At present, there is no vaccine that is currently available to prevent HCV infection. However, HCV is a preventable disease, especially for drug users. WHO guidance has indicated that the basic requirements for successful HCV prevention should provide drug users access to health care and justice, health literacy, and adapted services, and the key measurements for effective HCV prevention include needle exchange programs and opioid substitution programs [28]. In China, to solve the problems of HIV infection among IDUs, the government established the MMT program in 2004, but it does not appear to work for HCV prevention, based on the data of the HCV infection rate among MMT programs from 2004 to 2012 [25, 29]. Most researchers have pointed out that the combination of these two preventive steps at a high coverage could minimize the risk of HCV seroconversion by up to 75–80% [30, 31], but in China, only approximately 2% of IDUs have been able to access needle exchange programs [32], which may weaken the efficacy of MMTs on HCV infection prevention.
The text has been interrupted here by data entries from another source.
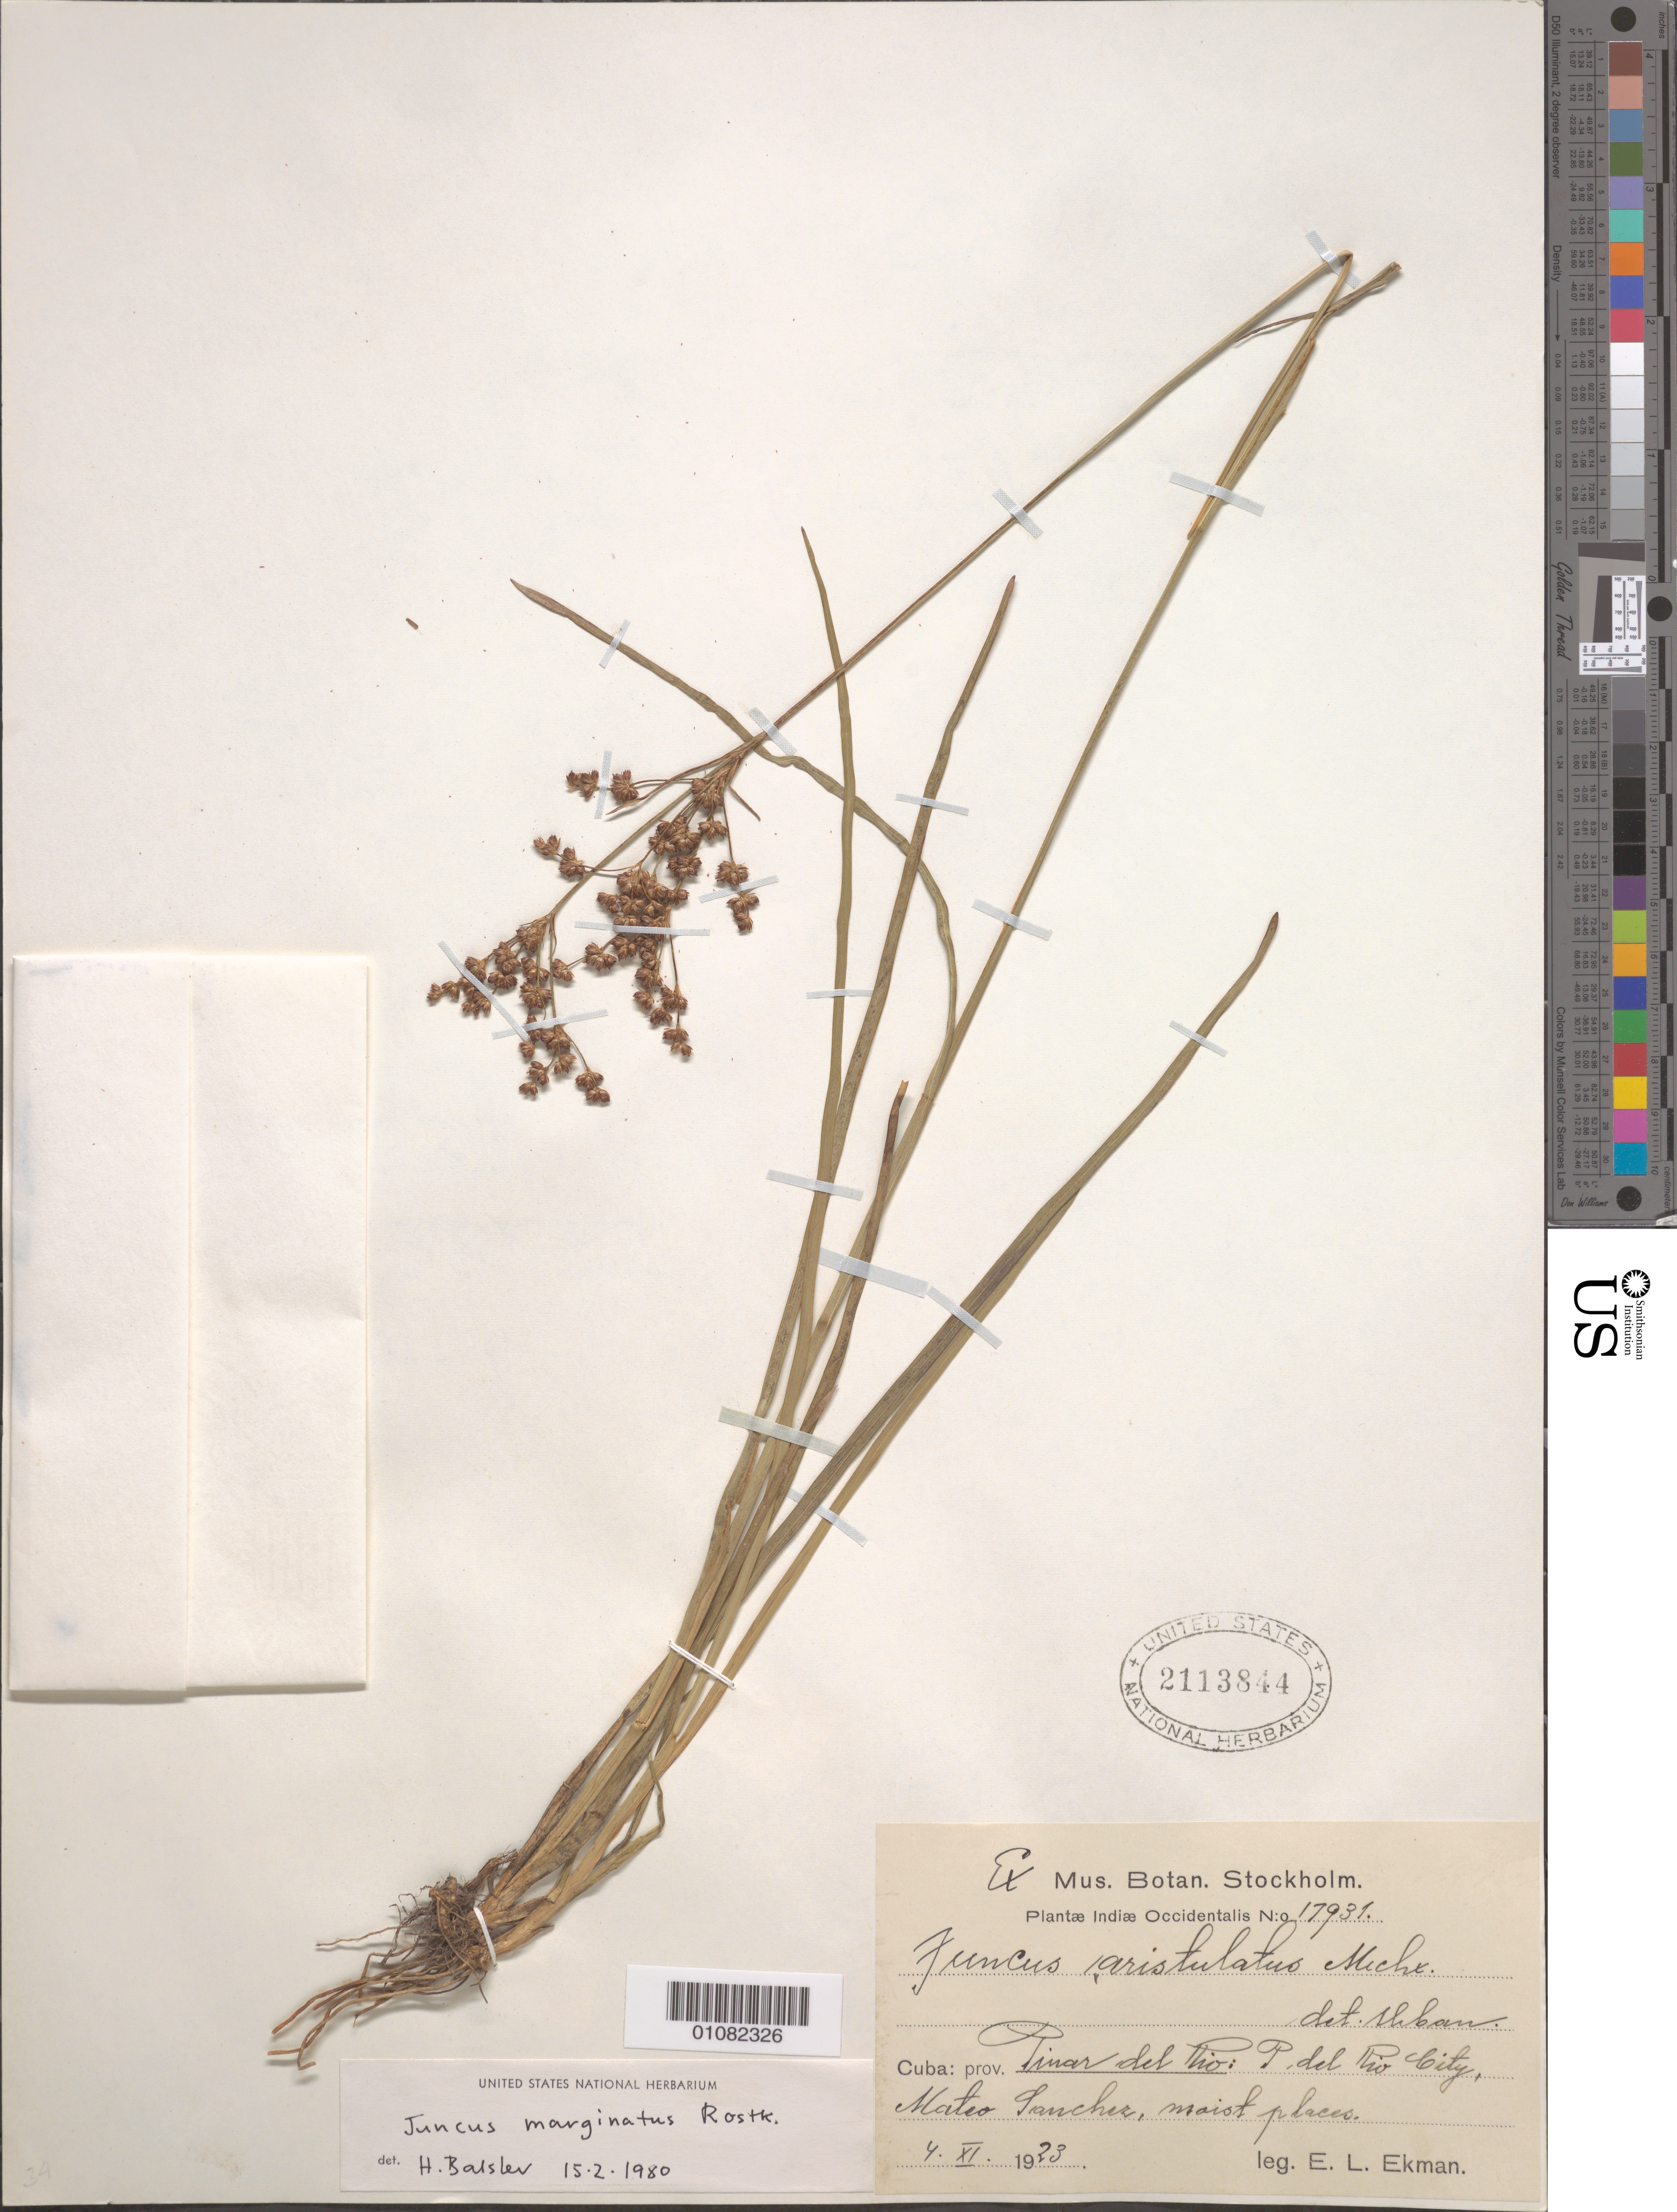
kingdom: Plantae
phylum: Tracheophyta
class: Liliopsida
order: Poales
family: Juncaceae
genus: Juncus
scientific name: Juncus marginatus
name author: Rostk.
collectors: E. L. Ekman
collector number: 17931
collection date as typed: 04 Nov 1923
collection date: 1923-11-04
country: Cuba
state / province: Pinar del Rio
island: Cuba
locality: P del Rio City, Mateo Sanchez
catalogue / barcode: US 2113844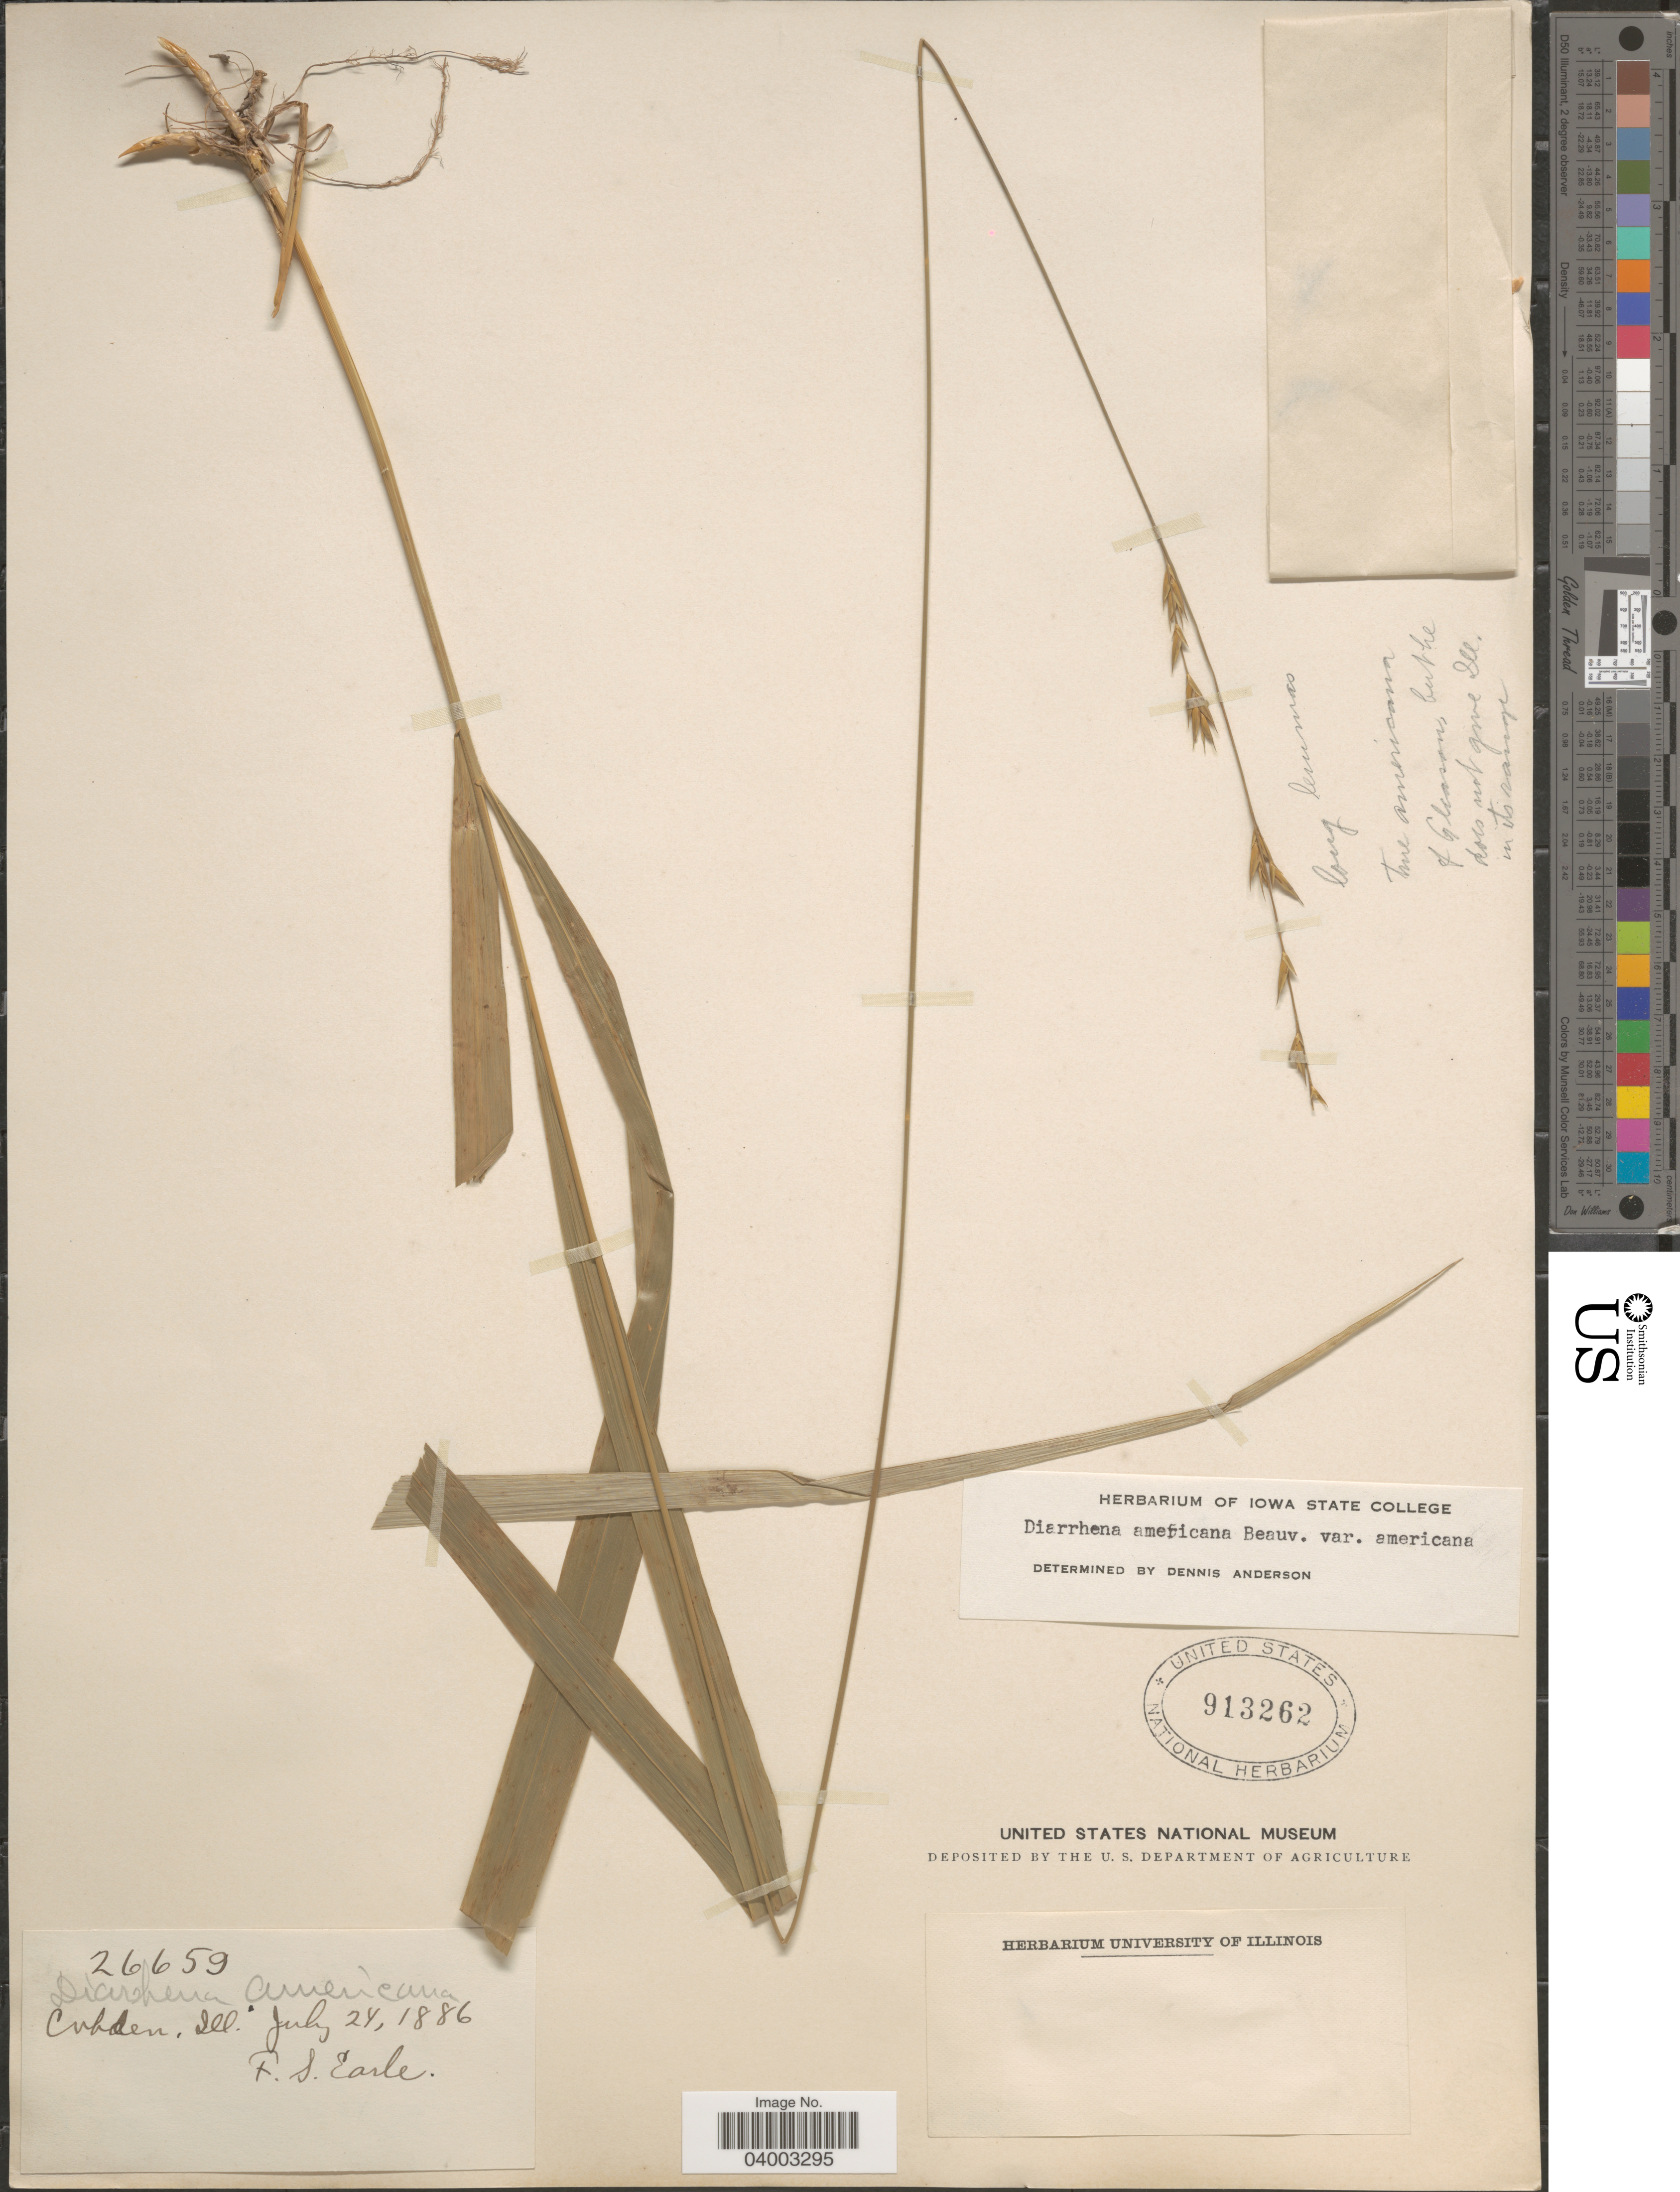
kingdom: Plantae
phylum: Tracheophyta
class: Liliopsida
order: Poales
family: Poaceae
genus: Diarrhena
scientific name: Diarrhena americana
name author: P. Beauv.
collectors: F. S. Earle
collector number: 26659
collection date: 1886-07-24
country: United States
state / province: Illinois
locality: Cobden.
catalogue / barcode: US 913262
Therefore, it is necessary to expand needle exchange programs to supplement MMTs in China.

In the current study, the HCV infection rate was 70%, which means that medical treatment or related counseling for this group was needed. Researchers have suggested that it would be beneficial for HCV positive clients to receive treatment for HCV at their MMT program [33, 34], but cost is a significant barrier to them because both HCV treatment and MMT programs are not free in China. Given the poor living conditions of drug users, it is almost impossible for them to afford this medical expense. Moreover, active drug users are excluded from antiviral treatment, according to the Hepatitis C Prevention guidelines in China [35]; this exclusion provides another barrier from the government level and explains why, even though medication to treat the virus is available, many drug users have been unable to reap the benefits of HCV treatment. Other barriers include limited knowledge, lack of empirical data in the current study, and being unable to confirm the barriers and problems in accessing HCV-related treatment in this group. Under this condition, providing education and improving the knowledge level should be an appropriate strategy to slow the progression of HCV infection.

We acknowledge a number of limitations in the study: first, since all of the participants were recruited from MMT clinics, dissemination of the results should be done with caution. Future studies may involve a randomization study in other treatment sites or areas. Second, a quantitative study cannot define the barriers for accessing HCV treatment in this group, so a future study should combine quantitative and qualitative research. Finally, due to self- reported data, the recall bias could be as a confounding factor for the outcomes.

Conclusion

An MMT-based HCV/HIV intervention program could be used to improve patient knowledge of HCV and HIV prevention, but more effort will need to be devoted to HIV/HCV infection awareness. Overall, this pilot study confirmed the effects of HCV- and HIV-related intervention among drug users in MMT programs in China, which have been defined as situations for delivering HCV/HIV intervention; although there are limitations in the current study, it still provided evidence-based support for China and other Asian countries for how to deliver HCV- and HIV-related interventions based on the MMT programs.